Businesses forced off LIFO would pay, essentially, an assessment against capital to the federal government, without regard to current earnings or other factors.
Repealing LIFO would require companies to redirect cash or sell assets in order to cover the higher tax payment. For small businesses, the LIFO reserve could exceed retained earnings, likely forcing a business to liquidate and possibly still owe taxes.
In order for U.S. companies to compete globally and develop opportunities abroad, The United States tax code affords U.S. based companies a foreign tax credit (FTC) for taxes already paid on income in another country. Simply put, this mechanism prevents double taxation on foreign profits. The credit is provided only for income taxes paid to another country, not property taxes, severance taxes, mineral royalties, or other payments.
The United States requires that the federal corporate tax rate on income earned is 35%, regardless of where income is earned – domestically or abroad.
If dual capacity provisions are repealed, 70% of corporate earnings would be claimed by the combination of U.S. and foreign corporate taxes, according to the Peterson Institute for International Economics, and the Progressive Policy Institute.
Section 199 is a deduction equal to 9% of income earned from manufacturing, producing, growing or extracting in the United States, and is available to every taxpayer who qualifies in the U.S. Petroleum is the only industry limited to a 6% deduction.

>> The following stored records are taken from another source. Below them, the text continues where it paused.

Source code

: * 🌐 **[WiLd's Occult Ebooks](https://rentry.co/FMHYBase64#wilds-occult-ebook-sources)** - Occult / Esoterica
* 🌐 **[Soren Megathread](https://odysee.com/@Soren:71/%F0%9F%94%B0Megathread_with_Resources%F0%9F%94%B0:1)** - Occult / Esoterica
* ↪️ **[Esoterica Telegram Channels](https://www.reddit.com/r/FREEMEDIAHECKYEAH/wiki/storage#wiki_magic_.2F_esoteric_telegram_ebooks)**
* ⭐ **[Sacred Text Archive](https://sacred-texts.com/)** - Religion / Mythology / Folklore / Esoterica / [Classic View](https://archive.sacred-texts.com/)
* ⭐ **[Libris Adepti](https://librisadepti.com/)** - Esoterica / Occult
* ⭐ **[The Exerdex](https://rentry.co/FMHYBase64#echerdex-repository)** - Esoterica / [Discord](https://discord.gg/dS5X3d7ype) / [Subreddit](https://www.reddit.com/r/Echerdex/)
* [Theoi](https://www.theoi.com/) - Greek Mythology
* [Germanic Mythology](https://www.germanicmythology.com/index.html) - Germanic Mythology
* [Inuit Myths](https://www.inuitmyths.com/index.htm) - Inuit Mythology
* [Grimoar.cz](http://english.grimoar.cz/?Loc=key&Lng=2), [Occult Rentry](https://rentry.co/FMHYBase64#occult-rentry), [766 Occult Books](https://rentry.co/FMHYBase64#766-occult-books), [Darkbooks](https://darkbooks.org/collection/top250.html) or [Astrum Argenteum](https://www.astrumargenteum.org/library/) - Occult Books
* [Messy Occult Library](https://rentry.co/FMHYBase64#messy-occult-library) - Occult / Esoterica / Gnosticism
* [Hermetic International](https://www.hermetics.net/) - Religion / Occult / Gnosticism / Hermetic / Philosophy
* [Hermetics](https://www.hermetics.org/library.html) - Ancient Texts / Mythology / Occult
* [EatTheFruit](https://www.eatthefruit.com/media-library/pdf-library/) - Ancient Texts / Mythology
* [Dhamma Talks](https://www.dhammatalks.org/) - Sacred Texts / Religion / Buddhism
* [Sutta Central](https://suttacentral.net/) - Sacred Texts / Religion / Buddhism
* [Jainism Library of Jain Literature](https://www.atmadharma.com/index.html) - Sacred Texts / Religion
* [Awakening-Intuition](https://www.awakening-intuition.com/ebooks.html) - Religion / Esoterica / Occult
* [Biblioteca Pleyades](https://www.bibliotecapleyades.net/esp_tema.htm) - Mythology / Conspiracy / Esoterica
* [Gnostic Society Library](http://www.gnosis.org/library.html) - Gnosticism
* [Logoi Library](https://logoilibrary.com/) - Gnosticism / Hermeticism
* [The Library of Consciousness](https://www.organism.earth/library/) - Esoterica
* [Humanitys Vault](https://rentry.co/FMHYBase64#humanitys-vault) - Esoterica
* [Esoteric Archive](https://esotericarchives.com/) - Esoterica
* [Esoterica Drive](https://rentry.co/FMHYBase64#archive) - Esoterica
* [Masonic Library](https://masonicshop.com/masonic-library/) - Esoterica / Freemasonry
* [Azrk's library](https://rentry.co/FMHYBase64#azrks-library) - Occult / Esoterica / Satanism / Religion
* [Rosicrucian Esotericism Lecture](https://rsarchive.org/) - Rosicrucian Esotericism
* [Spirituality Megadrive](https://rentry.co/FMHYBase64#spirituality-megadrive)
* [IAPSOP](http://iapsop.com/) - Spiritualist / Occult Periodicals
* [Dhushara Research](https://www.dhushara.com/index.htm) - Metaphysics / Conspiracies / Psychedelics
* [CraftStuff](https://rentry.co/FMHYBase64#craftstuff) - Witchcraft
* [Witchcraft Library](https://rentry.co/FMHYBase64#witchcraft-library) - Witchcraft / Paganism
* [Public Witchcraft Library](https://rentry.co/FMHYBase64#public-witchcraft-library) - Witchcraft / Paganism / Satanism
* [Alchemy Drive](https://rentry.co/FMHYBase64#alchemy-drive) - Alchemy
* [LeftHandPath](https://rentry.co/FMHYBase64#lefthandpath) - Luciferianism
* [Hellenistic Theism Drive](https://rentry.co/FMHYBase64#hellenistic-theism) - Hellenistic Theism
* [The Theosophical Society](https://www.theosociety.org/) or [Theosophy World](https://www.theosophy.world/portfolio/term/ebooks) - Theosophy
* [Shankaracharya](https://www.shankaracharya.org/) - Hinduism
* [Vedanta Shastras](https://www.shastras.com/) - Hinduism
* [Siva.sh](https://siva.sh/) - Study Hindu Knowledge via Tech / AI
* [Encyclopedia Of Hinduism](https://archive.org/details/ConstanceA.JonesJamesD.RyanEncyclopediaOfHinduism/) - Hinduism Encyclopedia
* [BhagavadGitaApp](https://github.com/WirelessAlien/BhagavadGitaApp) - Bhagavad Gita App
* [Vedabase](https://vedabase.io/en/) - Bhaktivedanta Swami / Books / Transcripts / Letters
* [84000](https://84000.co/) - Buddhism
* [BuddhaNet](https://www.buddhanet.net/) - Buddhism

The Montana Petroleum Association is concerned about the direct impact on Montana jobs that changes to Section 199 would result in. The refining sector in Montana primarily resides in Yellowstone County, with three of the state’s four refineries located in Billings. Refining in Montana provides over 1,000 jobs, with average wages over $90,000. According to Dr. Scott Rickard at the Center for Applied Economics at MSU-Billings, refining contributes more than 50% of Montana’s entire manufacturing capabilities.